Updated from 2:17 p.m. EST
Treasuries ended the session mixed Tuesday and the yield curve steepened a bit after the market digested the Treasury's $21 billion three-year note auction, bad news for the housing sector and a tough day for stocks.
The benchmark 10-year note ended down 6/32 of a point to yield 4.57%, while the 30-year bond slid 16/32 to yield 4.65%. Bond prices and yields move in opposite directions.
The five-year lost one tick to yield 4.52%, while the two-year note added 1/32 to yield 4.60%.
Longer-dated maturities usually yield more to compensate investors for taking on the additional risk of a longer-term loan. But the two-year yield has risen above that on the 10-year for the last few sessions, "inverting" the curve and implying that investors see more risk in the near term. The curve between 2- and 10-year notes ended the session inverted by 3 basis points, vs. nearly 8 basis points intraday.
Treasury yields did not move dramatically after the auction results were announced, even though at first blush the numbers looked disappointing.
"Even when nothing moves, something's happening. And there are ways of interpreting it," says David Ader, bond strategist with RBS Greenwich Capital.
"This auction was not a comment on the general trend in Treasury issuance. What you're seeing is a comment on how the market is going to handle duration," he says, referring to a measure of a bond's price sensitivity to changes in interest rates.

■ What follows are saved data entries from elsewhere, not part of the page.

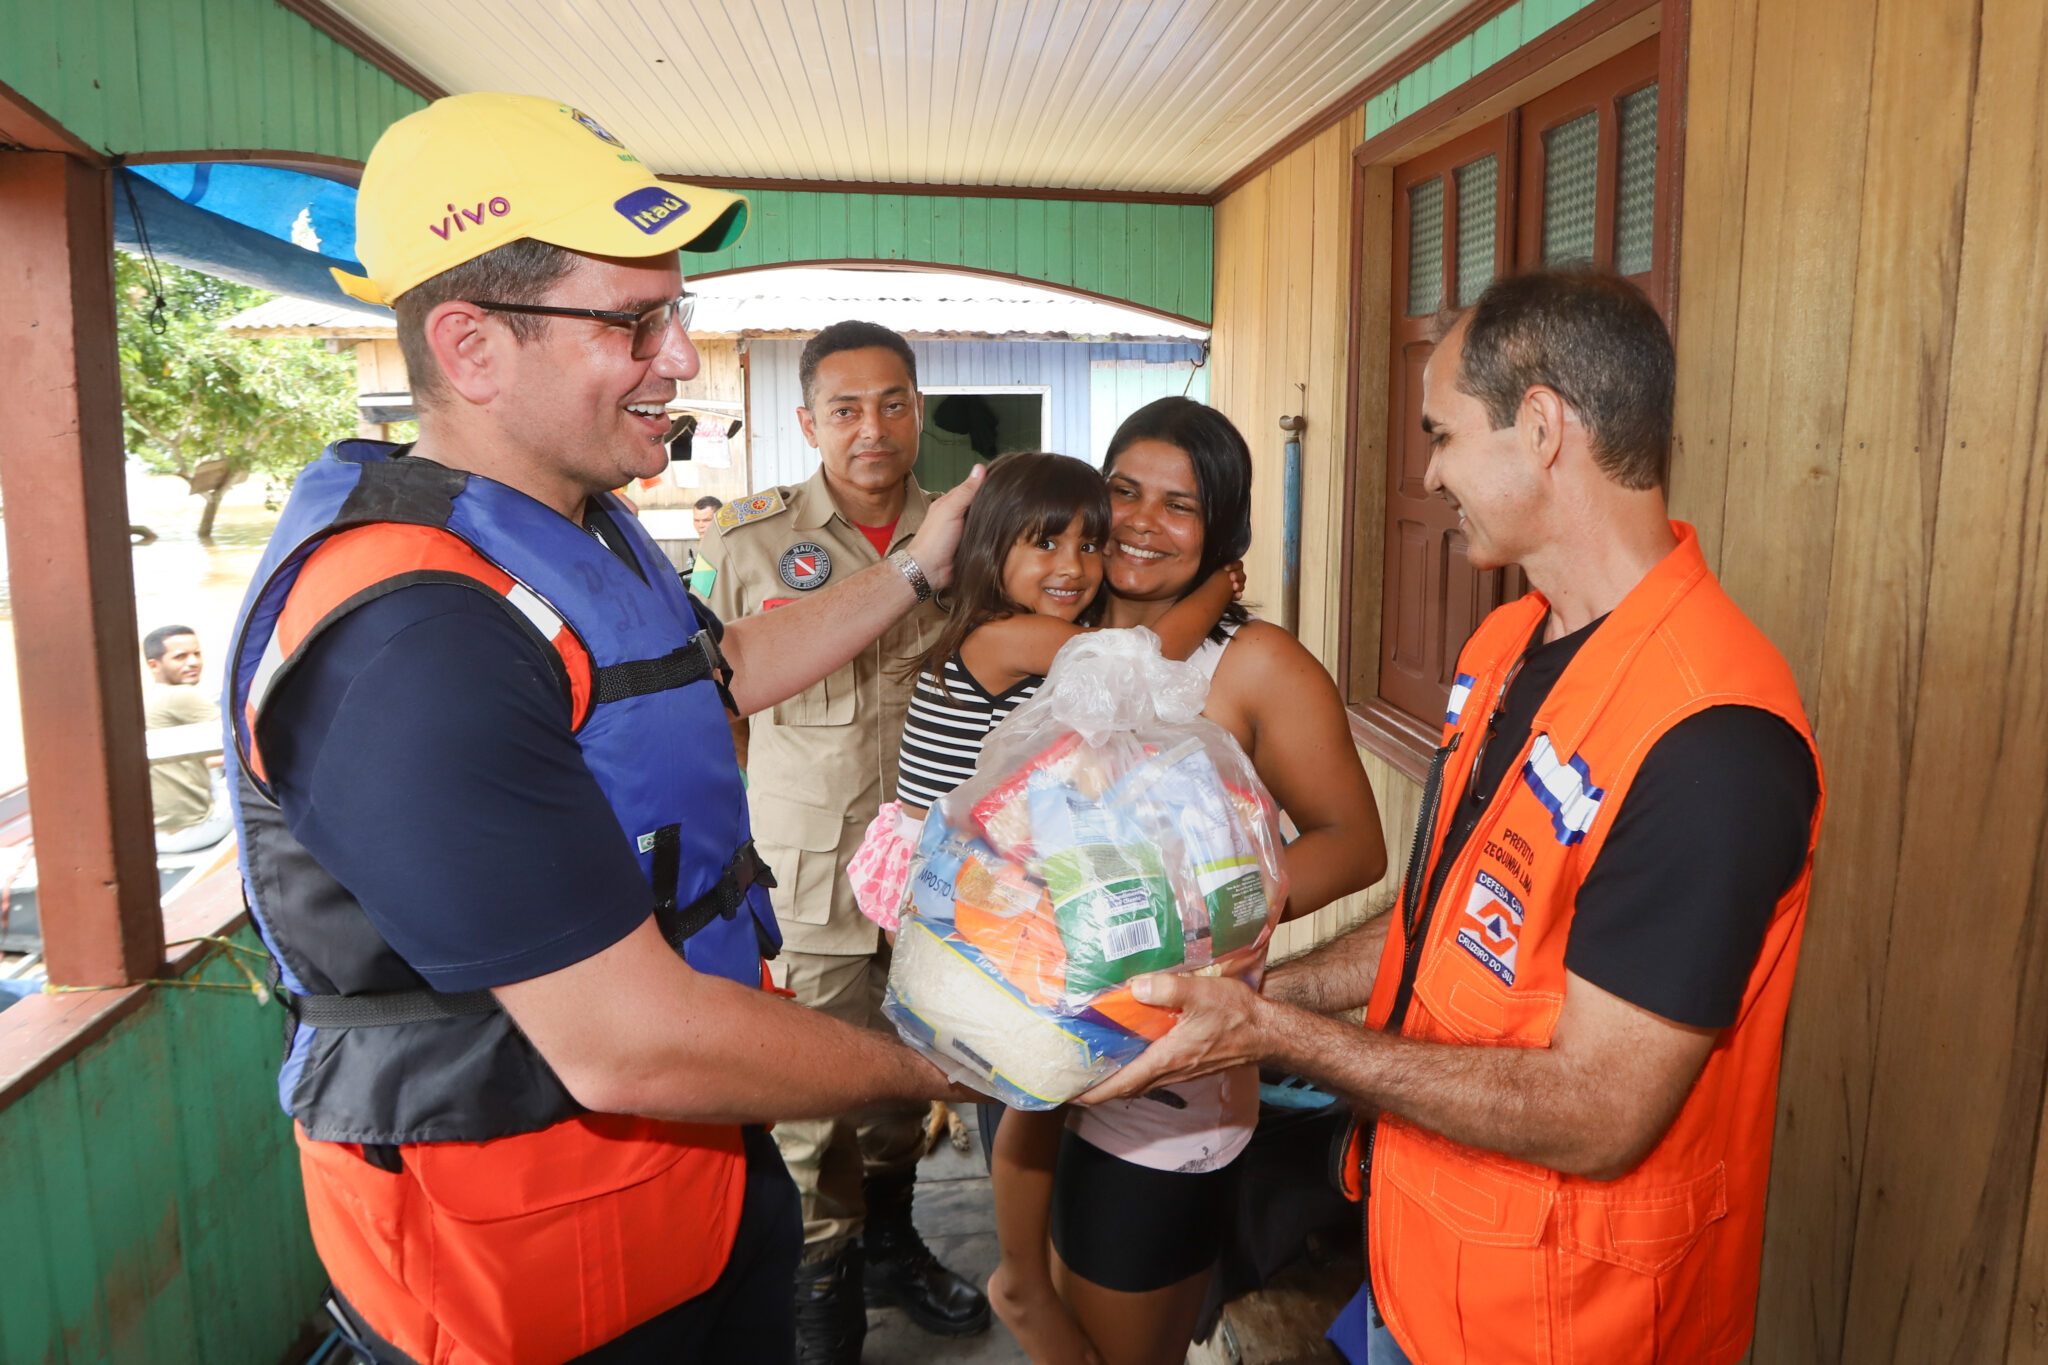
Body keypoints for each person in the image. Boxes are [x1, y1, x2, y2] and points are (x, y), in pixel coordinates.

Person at [223, 92, 987, 1365]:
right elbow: (628, 1043)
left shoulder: (578, 528)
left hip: (682, 1195)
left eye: (674, 315)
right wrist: (943, 1069)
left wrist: (917, 567)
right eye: (636, 322)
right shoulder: (415, 630)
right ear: (470, 347)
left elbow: (714, 671)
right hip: (529, 1271)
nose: (681, 357)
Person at [1082, 271, 1825, 1365]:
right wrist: (1246, 993)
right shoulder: (1504, 647)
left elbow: (1594, 1109)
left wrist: (1272, 1035)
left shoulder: (1710, 737)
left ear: (1538, 427)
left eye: (1440, 434)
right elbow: (1440, 924)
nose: (1428, 474)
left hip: (1572, 1323)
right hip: (1422, 1267)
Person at [991, 400, 1386, 1365]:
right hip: (1023, 1052)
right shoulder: (1044, 629)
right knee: (1040, 1309)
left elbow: (1356, 842)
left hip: (1159, 1097)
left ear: (1225, 532)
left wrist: (1210, 918)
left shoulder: (1254, 663)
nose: (1138, 520)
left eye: (1180, 505)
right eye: (1123, 489)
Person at [839, 447, 1246, 1365]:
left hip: (971, 888)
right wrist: (1217, 589)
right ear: (989, 549)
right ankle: (1019, 1271)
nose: (1073, 565)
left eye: (1090, 543)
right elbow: (1144, 664)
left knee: (1037, 1089)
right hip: (966, 904)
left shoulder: (992, 633)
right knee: (1038, 1089)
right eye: (1044, 542)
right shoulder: (1005, 637)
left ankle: (1031, 1268)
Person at [691, 319, 988, 1362]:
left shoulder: (971, 533)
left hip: (939, 878)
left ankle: (893, 1243)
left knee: (909, 1074)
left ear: (918, 409)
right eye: (847, 409)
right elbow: (709, 716)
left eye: (893, 403)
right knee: (813, 1097)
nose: (873, 429)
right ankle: (821, 1290)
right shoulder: (749, 542)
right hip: (805, 873)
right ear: (809, 420)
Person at [141, 623, 231, 852]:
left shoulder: (150, 697)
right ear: (154, 665)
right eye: (180, 657)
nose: (193, 662)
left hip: (156, 833)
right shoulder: (180, 695)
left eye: (196, 653)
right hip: (192, 829)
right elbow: (242, 742)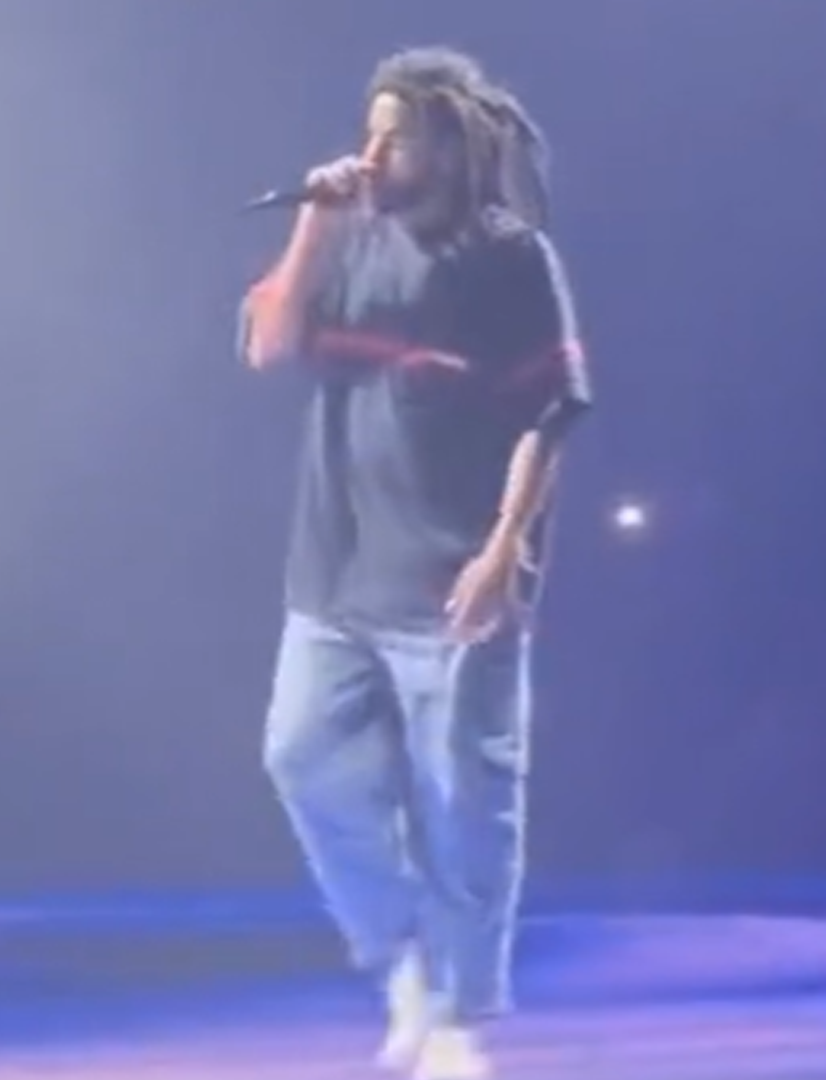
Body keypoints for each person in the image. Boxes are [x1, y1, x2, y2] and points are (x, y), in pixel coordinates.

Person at [239, 48, 592, 1080]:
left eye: (395, 136)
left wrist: (505, 549)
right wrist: (316, 222)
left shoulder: (508, 256)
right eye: (370, 131)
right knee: (299, 756)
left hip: (453, 582)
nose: (373, 152)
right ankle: (402, 960)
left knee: (466, 805)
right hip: (335, 577)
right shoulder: (346, 238)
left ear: (445, 147)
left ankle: (458, 1015)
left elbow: (548, 415)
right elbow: (267, 344)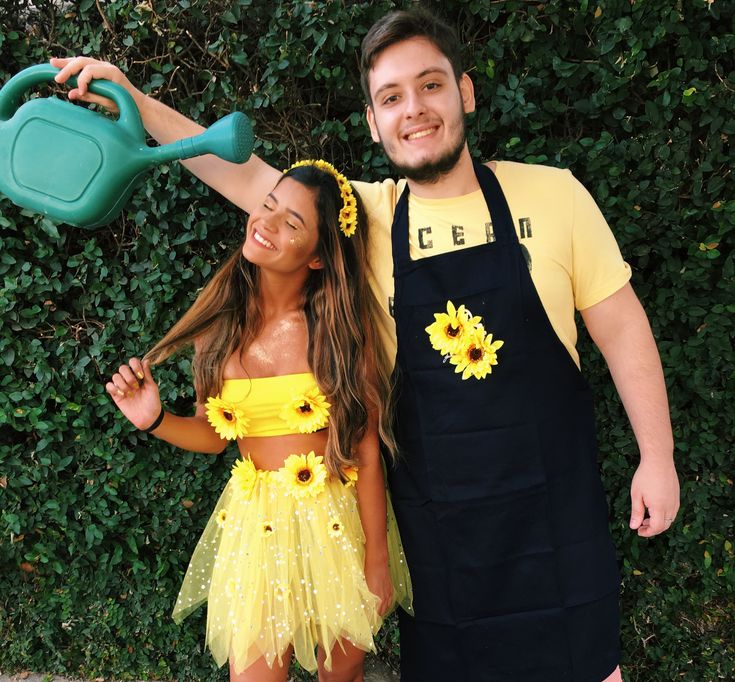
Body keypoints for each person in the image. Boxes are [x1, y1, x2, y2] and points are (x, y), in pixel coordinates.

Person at [57, 7, 680, 680]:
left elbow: (620, 326)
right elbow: (239, 176)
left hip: (553, 518)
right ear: (372, 122)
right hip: (437, 530)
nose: (413, 109)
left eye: (430, 85)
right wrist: (134, 98)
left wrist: (657, 456)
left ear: (464, 92)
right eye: (390, 97)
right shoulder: (361, 218)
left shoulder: (553, 196)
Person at [104, 160, 412, 682]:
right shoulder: (217, 331)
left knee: (343, 674)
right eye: (267, 205)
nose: (266, 223)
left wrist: (377, 561)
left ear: (317, 257)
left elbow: (364, 449)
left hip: (334, 522)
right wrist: (155, 420)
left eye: (292, 223)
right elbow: (213, 436)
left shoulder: (338, 332)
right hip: (255, 526)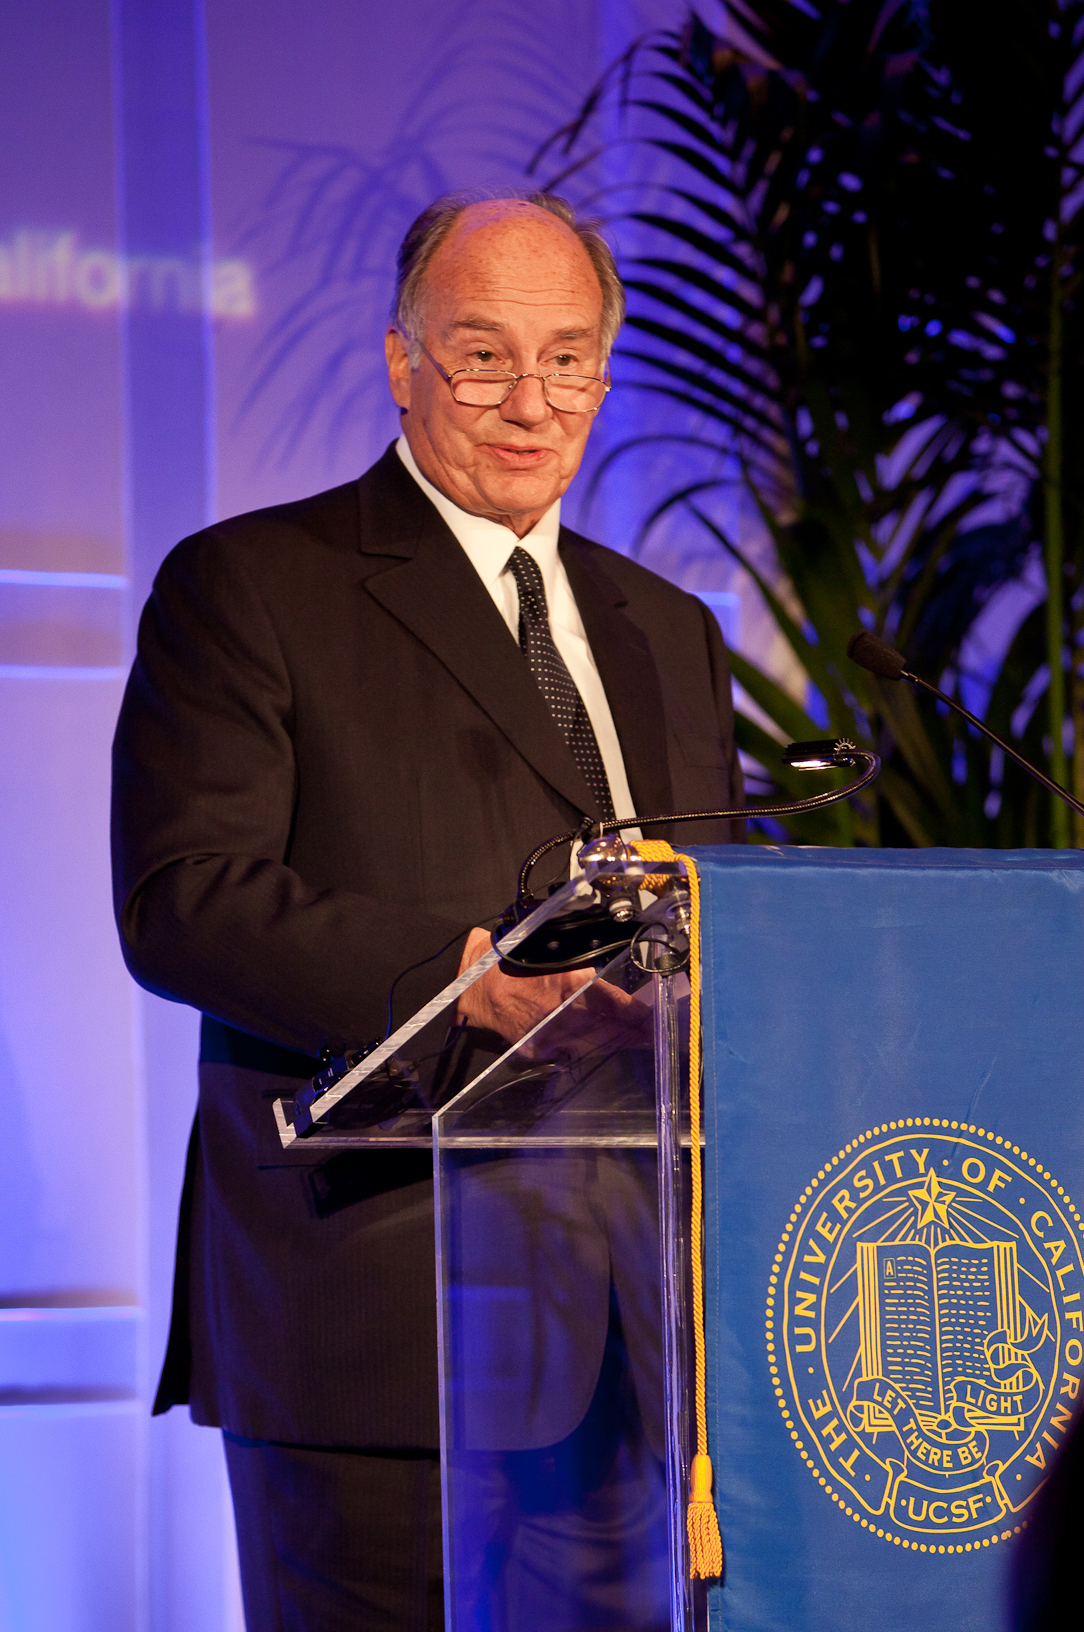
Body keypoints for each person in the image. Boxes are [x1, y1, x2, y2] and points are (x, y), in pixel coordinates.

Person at [111, 191, 742, 1630]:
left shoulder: (669, 630)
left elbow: (710, 914)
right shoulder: (255, 586)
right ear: (400, 360)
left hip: (644, 1346)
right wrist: (459, 983)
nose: (532, 403)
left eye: (569, 358)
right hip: (383, 1315)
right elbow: (181, 899)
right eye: (483, 357)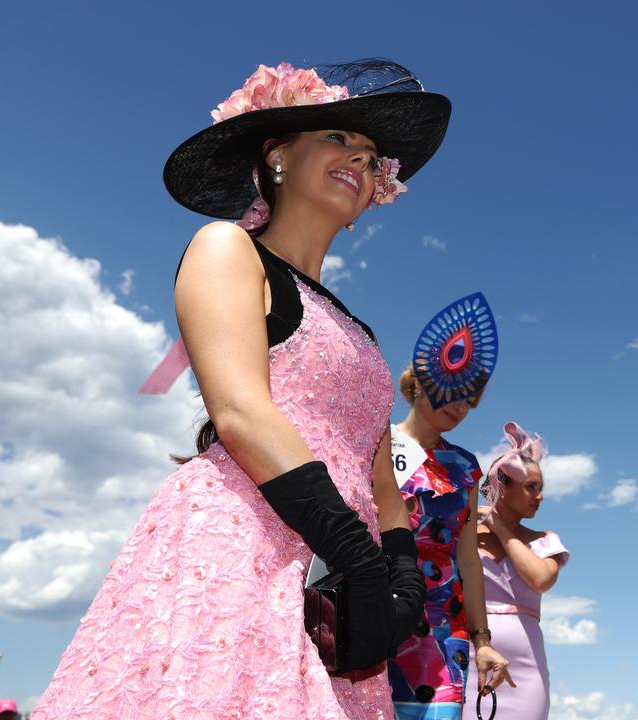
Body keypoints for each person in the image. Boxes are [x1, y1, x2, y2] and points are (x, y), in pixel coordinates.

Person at [33, 59, 450, 719]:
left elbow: (379, 476)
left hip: (333, 587)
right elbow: (240, 411)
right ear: (276, 155)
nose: (361, 161)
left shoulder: (364, 335)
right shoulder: (226, 248)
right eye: (339, 138)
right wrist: (351, 550)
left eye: (373, 158)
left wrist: (400, 575)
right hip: (242, 547)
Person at [388, 293, 514, 720]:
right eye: (454, 393)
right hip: (377, 620)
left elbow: (468, 559)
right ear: (421, 383)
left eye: (469, 401)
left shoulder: (465, 467)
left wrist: (482, 640)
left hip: (446, 631)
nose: (460, 408)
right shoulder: (374, 443)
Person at [461, 422, 568, 720]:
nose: (539, 495)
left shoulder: (544, 540)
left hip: (526, 669)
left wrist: (498, 526)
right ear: (501, 488)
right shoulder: (465, 535)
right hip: (468, 658)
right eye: (530, 487)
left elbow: (541, 579)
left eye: (541, 488)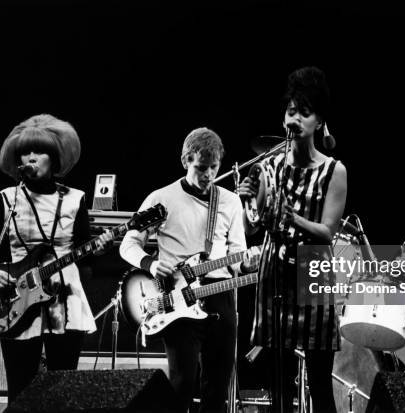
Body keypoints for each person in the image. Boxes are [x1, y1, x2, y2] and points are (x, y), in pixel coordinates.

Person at [0, 114, 111, 402]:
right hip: (17, 294)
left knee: (62, 386)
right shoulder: (9, 197)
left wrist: (99, 247)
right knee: (20, 388)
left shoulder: (74, 198)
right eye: (24, 153)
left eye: (38, 151)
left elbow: (83, 250)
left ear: (54, 158)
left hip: (64, 297)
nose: (30, 158)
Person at [119, 127, 258, 413]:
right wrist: (152, 263)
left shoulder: (230, 201)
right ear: (186, 161)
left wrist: (246, 263)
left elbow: (235, 256)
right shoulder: (162, 198)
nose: (207, 174)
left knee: (217, 388)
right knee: (181, 385)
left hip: (219, 294)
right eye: (200, 168)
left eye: (213, 168)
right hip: (178, 300)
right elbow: (128, 245)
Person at [238, 66, 347, 413]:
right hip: (274, 274)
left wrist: (293, 218)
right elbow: (253, 228)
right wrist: (246, 200)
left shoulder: (334, 170)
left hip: (312, 271)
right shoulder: (270, 166)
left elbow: (327, 234)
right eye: (290, 110)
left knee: (318, 382)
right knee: (278, 381)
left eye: (305, 112)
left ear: (319, 121)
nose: (294, 119)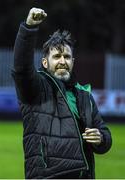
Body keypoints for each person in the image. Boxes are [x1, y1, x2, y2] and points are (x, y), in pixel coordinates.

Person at [12, 7, 112, 179]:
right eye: (56, 56)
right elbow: (21, 69)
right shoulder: (36, 88)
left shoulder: (84, 95)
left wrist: (101, 138)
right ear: (45, 62)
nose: (62, 61)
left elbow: (103, 132)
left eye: (66, 57)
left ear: (73, 62)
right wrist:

Ader adds that while the auction wasn't strong
, "there has been good activity trading around the issue and the front end is outperforming."
After last week's flattening and inversion in the curve due to a rally on the long end, shorter-maturity debt yields ticked lower and helped to steepen the curve a bit.
In the Treasury's largest three-year auction since May 2005, the note yielded 4.595% vs. expectations for 4.59% with a 2.03 bid-to-cover ratio. The 12-month bid-to-cover average is 2.10.
Moreover, indirect bidders only made up 22% of the demand, compared with an average of 36.8% over the last 11 auctions.
The results were little to write home about, but expectations for the issue had been moderated on talk that the auction would be soft.
Steve Ricchiuto, chief U.S. economist at ABN Amro, says this could be the worst of the three auctions. Like Greenwich Capital, ABN Amro is one of 22 primary dealers obligated to participate in government refunding auctions.
"There is reason for buyers to pick up longer-duration
debt for asset liability matching," says Ricchiuto, including pension funds and central banks as likely buyers of longer-maturity paper. But "you're not going to buy the three-year for those reasons."
Ricchiuto adds that Wednesday's $13 billion 10-year auction may suffer a bit because people will be unsure about demand for the long bond, which is the last of the three auctions.
"The 30-year will clear out very quickly," he says, referring to the $14 billion auction to be held Thursday.
For all of the auctions, the market will scrutinize demand from indirect bidders, which include both foreign buyers and pension funds.
Foreigners have played a key role in Treasury auctions because their share of the market has increased to 52% as of November 2005, up from less than 35% in 2001. Their buying of Treasuries has kept long-term rates low in the U.S., fueling sectors including housing and consumer spending.
News that Nippon Life Insurance Co., Japan's biggest life insurer, announced it may buy more euro-denominated debt this year to shift risk away from the dollar may have weighed on Treasury markets. The company's investment planning department oversees about 46 trillion yen in assets, and Japanese investors are the largest foreign holders of U.S. Treasury debt.
But Ricchiuto says that while foreign investors may diversify out of the dollar over time, "it's not going to manifest itself all at this auction."
Weakness in stocks and bad news from the nation's largest luxury home builder also helped keep a floor under Treasuries.
said first-quarter orders fell 29%, its first drop in three years, and cut its sales forecast for the year.
A housing slowdown seems a foregone conclusion, and economists are debating just how soft the market will become and if it will mean a severe cutback in consumer spending.
"We can't hold at the pace we had last year,'' David Seiders, chief economist for the National Association of Home Builders, said before Toll's announcement. "It's not going to be the end of the world -- it's going to be a simmering down to a very healthy pace."